Black Churches Put 'Spirit' Into Children's Afternoons
Kids get spiritual lessons, tutoring after school
At 3:30 in the afternoon, Howard Terry knows what his 20 children are doing. In the basement of one of three houses owned by the Mt. Horeb Baptist Church, all are saying their names one by one in a traditional African "welcome circle" and singing, "I love the Lord."
Mr. Terry is the church sparkplug and tireless coordinator for Project SPIRIT, an after-school tutorial and life-skills program created by the Congress of National Black Churches (CNBC) for inner-city children ages 6 to 12.
As drugs and violence have become more commonplace in cities over the last decade, many black churches - traditional cornerstones for black communities - have stepped forward to offer children a safe learning haven. About 45 churches in 12 American cities offer the CNBC program.
"In addition to a spiritual experience," says Pastor Delmas Cooper of Mt. Horeb Baptist Church, "we saw the need in our community for children to be off the streets in the after-school hours. In my 8-1/2 years here as pastor, more crime and drugs now exist in this community than ever before," he says, adding that the rest of the city has seen the same increase.
Terry, a retired manager for the US Post Office, and a volunteer for the church, has been known to work on the project and the children for 50 to 60 hours a week. "I want to make a difference," he says. "Somebody has to help them. A lot of people pay lip service, but I'll be out here being a father image to some of the kids who don't have fathers in the home, and visiting schools and parents."
CNBC, a voluntary, nonprofit organization, provides a Project SPIRIT curriculum and training for churches. Both are designed to help build self--esteem in children, provide cultural appreciation, and bolster a child's capacity to do well in life and in school. SPIRIT is an acronym for Strength, Perseverance, Imagination, Responsibility, Integrity, and Talent.
The cost to the church is $450 for the SPIRIT curriculum and from $500 to $1,000 for training depending on the number of people trained. Some churches are partially funded by local businesses, social agencies, police departments, and the United Way.
Terry hired a teacher and a program assistant for Mt. Horeb. A few volunteers have added their help, but more are needed. Even though, after a year, the program has helped many children to improve in school, both Pastor Cooper and Terry expressed concern over the church's ability to continue to support the program.
"Funding sources have not appeared to the level we would like," Terry says.
Almost all of the 25 children from lower- and middle-income families in the program are not members of the church, and the program is therefore less "visible" to the church's 1,100 or so members.

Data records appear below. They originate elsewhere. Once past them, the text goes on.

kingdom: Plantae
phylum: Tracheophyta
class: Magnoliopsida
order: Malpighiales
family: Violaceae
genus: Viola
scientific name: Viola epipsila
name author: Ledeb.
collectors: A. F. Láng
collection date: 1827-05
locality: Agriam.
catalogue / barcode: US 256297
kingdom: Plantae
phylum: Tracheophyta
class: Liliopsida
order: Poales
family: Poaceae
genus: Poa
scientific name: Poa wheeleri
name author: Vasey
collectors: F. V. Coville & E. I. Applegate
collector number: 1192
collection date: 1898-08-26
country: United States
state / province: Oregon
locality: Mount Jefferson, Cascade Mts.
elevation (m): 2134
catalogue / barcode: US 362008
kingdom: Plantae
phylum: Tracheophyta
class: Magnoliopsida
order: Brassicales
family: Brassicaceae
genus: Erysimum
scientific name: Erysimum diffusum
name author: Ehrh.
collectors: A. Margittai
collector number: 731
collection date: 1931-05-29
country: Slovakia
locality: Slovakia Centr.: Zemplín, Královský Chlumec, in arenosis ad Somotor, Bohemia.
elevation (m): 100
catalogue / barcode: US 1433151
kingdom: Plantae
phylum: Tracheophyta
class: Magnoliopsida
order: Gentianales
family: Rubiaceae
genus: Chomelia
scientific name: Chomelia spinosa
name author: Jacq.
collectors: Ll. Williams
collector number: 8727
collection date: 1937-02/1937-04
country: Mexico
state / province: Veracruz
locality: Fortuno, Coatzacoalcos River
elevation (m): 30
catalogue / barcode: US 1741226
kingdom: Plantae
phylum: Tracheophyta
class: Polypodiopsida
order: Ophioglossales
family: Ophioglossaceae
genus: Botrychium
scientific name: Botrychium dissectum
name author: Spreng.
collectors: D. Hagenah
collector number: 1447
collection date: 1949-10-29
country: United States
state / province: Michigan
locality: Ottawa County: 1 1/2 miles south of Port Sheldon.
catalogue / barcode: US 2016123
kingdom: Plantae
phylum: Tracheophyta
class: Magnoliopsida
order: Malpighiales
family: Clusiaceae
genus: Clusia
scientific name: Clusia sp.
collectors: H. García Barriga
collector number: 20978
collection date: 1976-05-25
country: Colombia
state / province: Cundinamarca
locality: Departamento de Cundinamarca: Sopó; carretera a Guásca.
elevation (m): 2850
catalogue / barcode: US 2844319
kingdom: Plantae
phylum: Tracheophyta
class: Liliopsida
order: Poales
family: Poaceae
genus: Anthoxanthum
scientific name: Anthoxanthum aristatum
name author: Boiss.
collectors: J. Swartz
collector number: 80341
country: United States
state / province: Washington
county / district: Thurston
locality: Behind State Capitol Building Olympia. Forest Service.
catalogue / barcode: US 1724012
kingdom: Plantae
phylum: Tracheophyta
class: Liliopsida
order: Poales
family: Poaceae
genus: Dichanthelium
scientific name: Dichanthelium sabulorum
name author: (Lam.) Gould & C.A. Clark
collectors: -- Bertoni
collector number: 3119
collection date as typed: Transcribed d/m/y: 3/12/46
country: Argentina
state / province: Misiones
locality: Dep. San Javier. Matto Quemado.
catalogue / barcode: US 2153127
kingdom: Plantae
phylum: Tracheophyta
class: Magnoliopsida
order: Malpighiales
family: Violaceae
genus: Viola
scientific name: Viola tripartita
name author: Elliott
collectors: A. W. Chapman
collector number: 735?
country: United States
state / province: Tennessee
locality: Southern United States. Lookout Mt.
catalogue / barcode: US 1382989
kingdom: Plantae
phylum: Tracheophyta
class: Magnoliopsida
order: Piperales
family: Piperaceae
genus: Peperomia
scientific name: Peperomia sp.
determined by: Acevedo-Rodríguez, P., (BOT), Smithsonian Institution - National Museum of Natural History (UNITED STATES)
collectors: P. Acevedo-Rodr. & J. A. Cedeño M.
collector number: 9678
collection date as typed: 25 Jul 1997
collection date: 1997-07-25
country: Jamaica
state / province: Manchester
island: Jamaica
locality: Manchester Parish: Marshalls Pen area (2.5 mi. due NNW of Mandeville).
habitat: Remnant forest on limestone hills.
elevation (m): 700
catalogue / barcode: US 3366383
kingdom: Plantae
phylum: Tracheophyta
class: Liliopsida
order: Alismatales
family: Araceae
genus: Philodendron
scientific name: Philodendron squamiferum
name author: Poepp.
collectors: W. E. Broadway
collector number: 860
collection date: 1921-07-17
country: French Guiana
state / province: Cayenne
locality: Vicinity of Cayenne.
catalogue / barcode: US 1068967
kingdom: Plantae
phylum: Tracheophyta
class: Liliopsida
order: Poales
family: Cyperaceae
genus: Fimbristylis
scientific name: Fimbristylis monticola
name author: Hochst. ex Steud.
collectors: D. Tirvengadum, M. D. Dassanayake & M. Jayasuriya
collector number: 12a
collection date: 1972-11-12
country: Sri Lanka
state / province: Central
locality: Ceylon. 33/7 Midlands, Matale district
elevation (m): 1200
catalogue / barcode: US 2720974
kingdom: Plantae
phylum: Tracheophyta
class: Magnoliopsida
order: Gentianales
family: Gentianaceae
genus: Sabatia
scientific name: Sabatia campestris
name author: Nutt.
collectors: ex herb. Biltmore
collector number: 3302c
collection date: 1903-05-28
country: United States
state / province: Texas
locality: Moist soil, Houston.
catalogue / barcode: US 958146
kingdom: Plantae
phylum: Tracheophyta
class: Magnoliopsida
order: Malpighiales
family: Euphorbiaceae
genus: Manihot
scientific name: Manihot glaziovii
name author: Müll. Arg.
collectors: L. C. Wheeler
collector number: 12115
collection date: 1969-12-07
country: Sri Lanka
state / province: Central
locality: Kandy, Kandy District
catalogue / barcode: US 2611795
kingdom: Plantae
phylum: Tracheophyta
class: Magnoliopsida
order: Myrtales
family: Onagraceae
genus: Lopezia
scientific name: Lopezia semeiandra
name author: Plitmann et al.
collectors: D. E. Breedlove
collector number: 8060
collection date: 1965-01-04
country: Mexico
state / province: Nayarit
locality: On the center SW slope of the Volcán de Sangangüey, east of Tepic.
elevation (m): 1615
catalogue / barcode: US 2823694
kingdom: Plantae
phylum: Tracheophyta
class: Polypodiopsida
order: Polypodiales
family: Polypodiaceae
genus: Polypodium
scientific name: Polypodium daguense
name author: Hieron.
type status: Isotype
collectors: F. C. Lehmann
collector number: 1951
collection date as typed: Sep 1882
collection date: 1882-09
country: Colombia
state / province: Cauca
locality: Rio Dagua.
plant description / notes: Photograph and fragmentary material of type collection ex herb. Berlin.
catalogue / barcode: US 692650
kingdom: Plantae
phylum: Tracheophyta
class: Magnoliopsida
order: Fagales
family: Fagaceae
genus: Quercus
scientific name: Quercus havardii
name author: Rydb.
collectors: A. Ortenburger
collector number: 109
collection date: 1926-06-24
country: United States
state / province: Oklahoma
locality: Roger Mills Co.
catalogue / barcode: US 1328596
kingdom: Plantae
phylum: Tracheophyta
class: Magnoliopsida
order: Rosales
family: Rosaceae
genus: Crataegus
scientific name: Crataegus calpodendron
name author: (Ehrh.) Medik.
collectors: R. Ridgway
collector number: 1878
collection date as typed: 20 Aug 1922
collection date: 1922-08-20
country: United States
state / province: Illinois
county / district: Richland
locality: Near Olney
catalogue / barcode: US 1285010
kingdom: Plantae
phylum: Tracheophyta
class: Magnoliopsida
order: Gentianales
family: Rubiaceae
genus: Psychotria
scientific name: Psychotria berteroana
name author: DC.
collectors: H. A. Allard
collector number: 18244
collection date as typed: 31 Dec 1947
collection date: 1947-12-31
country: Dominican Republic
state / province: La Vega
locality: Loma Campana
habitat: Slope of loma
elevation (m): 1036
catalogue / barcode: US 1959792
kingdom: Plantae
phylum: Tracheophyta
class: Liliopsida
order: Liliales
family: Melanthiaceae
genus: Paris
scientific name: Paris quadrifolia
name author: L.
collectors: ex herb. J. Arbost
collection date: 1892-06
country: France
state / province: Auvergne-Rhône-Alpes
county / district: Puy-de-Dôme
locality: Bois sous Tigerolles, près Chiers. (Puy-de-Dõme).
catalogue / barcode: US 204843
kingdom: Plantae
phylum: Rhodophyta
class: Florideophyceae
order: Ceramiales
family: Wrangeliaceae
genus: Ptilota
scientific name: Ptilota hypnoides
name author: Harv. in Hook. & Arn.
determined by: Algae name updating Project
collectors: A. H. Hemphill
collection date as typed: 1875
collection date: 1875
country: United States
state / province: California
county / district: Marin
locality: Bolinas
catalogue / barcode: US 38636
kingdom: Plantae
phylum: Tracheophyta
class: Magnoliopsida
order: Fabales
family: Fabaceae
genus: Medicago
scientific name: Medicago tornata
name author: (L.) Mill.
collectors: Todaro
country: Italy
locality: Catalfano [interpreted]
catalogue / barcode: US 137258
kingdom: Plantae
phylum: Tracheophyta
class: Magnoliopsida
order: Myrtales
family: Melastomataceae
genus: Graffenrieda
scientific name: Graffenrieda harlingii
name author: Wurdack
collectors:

"Churches are not traditionally structured to provide this level of service," says Jewell Dassance, CNBC's director of Black Family Programs, "so we help them to implement this program. We have learned that churches have to develop an infrastructure and resources to support their effort."
At Mt. Horeb, the children are greeted each afternoon with a nutritious snack, then join the "welcome circle" with greetings and pledges, followed by help with their homework, reading, math games, watching inspirational videos, or spending time on computers (which Terry obtained as surplus from the US Government Services Agency).
Lucy Wade, the project teacher, says, "We want the children to gain pride in themselves, and one day be able to decide their own futures."
A few of the children in the program find love and support not found in their homes. "One boy comes from a family of screamers," Terry says. "He was so withdrawn that he would barely say his name. Now he's improved some, and refers to the other children here as his new brothers and sisters."
When Friday comes, the children know it's pizza day. "I've got a refrigerator jammed with pizzas," says Terry, "enough for two slices per kid if they want them."
Joy Thomas, 11, says she wouldn't want to be any other place after school. "I like it because you can do your homework here," she says, "and if kids have any problems, they can talk to people without everybody knowing it."
While still providing help to children through Project SPIRIT, in the future CNBC wants to create centers in churches where children and parents can go for support and training too.
"We are developing a full parent-training component to maximize the impact on children," says Ms. Dassance. "And thereby we hope to change communities in the larger sense."